**Exercise**
Duplicate the following material line for line, without changing anything.

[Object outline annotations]

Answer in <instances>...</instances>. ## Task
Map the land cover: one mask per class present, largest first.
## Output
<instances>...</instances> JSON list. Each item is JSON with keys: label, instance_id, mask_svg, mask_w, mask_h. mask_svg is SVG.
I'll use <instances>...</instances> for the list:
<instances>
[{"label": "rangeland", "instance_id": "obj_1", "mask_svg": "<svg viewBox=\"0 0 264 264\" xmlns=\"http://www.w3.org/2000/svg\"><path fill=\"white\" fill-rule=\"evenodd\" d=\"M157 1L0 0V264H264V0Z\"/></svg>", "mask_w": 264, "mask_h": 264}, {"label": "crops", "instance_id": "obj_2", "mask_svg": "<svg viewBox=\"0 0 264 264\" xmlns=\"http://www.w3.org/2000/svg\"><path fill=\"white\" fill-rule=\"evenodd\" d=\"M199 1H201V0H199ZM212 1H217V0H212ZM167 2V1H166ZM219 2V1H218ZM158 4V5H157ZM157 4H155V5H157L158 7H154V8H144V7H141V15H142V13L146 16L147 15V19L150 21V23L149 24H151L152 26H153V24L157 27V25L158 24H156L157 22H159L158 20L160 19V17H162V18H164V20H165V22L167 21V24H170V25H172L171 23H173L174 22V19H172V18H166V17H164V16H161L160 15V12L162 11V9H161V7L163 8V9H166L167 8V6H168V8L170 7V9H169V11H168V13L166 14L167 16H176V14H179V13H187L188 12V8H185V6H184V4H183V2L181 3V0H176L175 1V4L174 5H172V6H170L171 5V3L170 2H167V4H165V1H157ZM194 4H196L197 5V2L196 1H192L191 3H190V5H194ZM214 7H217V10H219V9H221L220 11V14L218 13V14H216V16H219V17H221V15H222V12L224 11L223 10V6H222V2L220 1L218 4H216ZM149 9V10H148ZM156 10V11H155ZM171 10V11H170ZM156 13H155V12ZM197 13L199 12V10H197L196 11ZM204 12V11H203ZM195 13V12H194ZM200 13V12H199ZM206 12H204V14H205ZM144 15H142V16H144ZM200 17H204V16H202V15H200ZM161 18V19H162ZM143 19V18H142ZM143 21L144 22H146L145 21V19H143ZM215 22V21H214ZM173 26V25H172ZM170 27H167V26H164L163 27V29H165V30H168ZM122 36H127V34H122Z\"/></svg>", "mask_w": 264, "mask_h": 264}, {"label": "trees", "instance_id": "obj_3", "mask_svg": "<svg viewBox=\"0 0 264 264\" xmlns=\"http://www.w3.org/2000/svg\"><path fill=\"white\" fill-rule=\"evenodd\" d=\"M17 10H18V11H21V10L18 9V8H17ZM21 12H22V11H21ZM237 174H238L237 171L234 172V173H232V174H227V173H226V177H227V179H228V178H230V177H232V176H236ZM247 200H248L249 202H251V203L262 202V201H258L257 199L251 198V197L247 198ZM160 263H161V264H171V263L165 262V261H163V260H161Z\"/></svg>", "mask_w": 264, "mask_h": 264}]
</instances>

**Exercise result**
Answer in <instances>...</instances>. ## Task
Map the land cover: one mask per class present, largest first.
## Output
<instances>...</instances> JSON list. Each item is JSON with keys: label, instance_id, mask_svg, mask_w, mask_h. mask_svg is SVG.
I'll use <instances>...</instances> for the list:
<instances>
[{"label": "rangeland", "instance_id": "obj_1", "mask_svg": "<svg viewBox=\"0 0 264 264\" xmlns=\"http://www.w3.org/2000/svg\"><path fill=\"white\" fill-rule=\"evenodd\" d=\"M157 1L0 0V264H264V0Z\"/></svg>", "mask_w": 264, "mask_h": 264}, {"label": "crops", "instance_id": "obj_2", "mask_svg": "<svg viewBox=\"0 0 264 264\" xmlns=\"http://www.w3.org/2000/svg\"><path fill=\"white\" fill-rule=\"evenodd\" d=\"M199 1H201V0H199ZM212 1H217V0H212ZM167 2V1H166ZM219 2V1H218ZM158 4V5H157ZM157 4H155V5H157L158 7H154V8H144V7H141V15H142V13L146 16L147 15V19L150 21V23L149 24H151L152 26H153V24L157 27V25L158 24H156L157 22H159L158 20L160 19V17H162V18H164V20H165V22L167 21V24H170V25H172L171 23H173L174 22V19H172V18H166V17H164V16H161L160 15V12L162 11V9H161V7L163 8V9H166L167 8V6H168V8L170 7V9H169V11H168V13L166 14L167 16H176V14H179V13H187L188 12V8H185V6H184V4H183V2L181 3V0H176L175 1V4L174 5H172V6H170L171 5V3L170 2H167V4H165V1H157ZM194 4H196L197 5V2L196 1H192L191 3H190V5H194ZM214 7H217V10H219V9H221L220 11V14L218 13V14H216V16H219V17H221V15H222V12L224 11L223 10V6H222V2L220 1L218 4H216ZM149 9V10H148ZM156 10V11H155ZM171 10V11H170ZM156 13H155V12ZM197 13L199 12V10H197L196 11ZM204 12V11H203ZM195 13V12H194ZM200 13V12H199ZM206 12H204V14H205ZM144 15H142V16H144ZM200 17H204V16H202V15H200ZM161 18V19H162ZM143 19V18H142ZM143 21L144 22H146L145 21V19H143ZM215 22V21H214ZM173 26V25H172ZM170 27H167V26H164L163 27V29H165V30H168ZM122 36H127V34H122Z\"/></svg>", "mask_w": 264, "mask_h": 264}, {"label": "trees", "instance_id": "obj_3", "mask_svg": "<svg viewBox=\"0 0 264 264\" xmlns=\"http://www.w3.org/2000/svg\"><path fill=\"white\" fill-rule=\"evenodd\" d=\"M17 10H18V11H21V10L18 9V8H17ZM21 12H22V11H21ZM237 174H238L237 171L234 172V173H232V174H227V173H226V177H227V179H228V178H230V177H232V176H236ZM247 200H248L249 202H251V203L262 202V201H258L257 199L251 198V197L247 198ZM160 263H161V264H171V263L165 262V261H163V260H161Z\"/></svg>", "mask_w": 264, "mask_h": 264}]
</instances>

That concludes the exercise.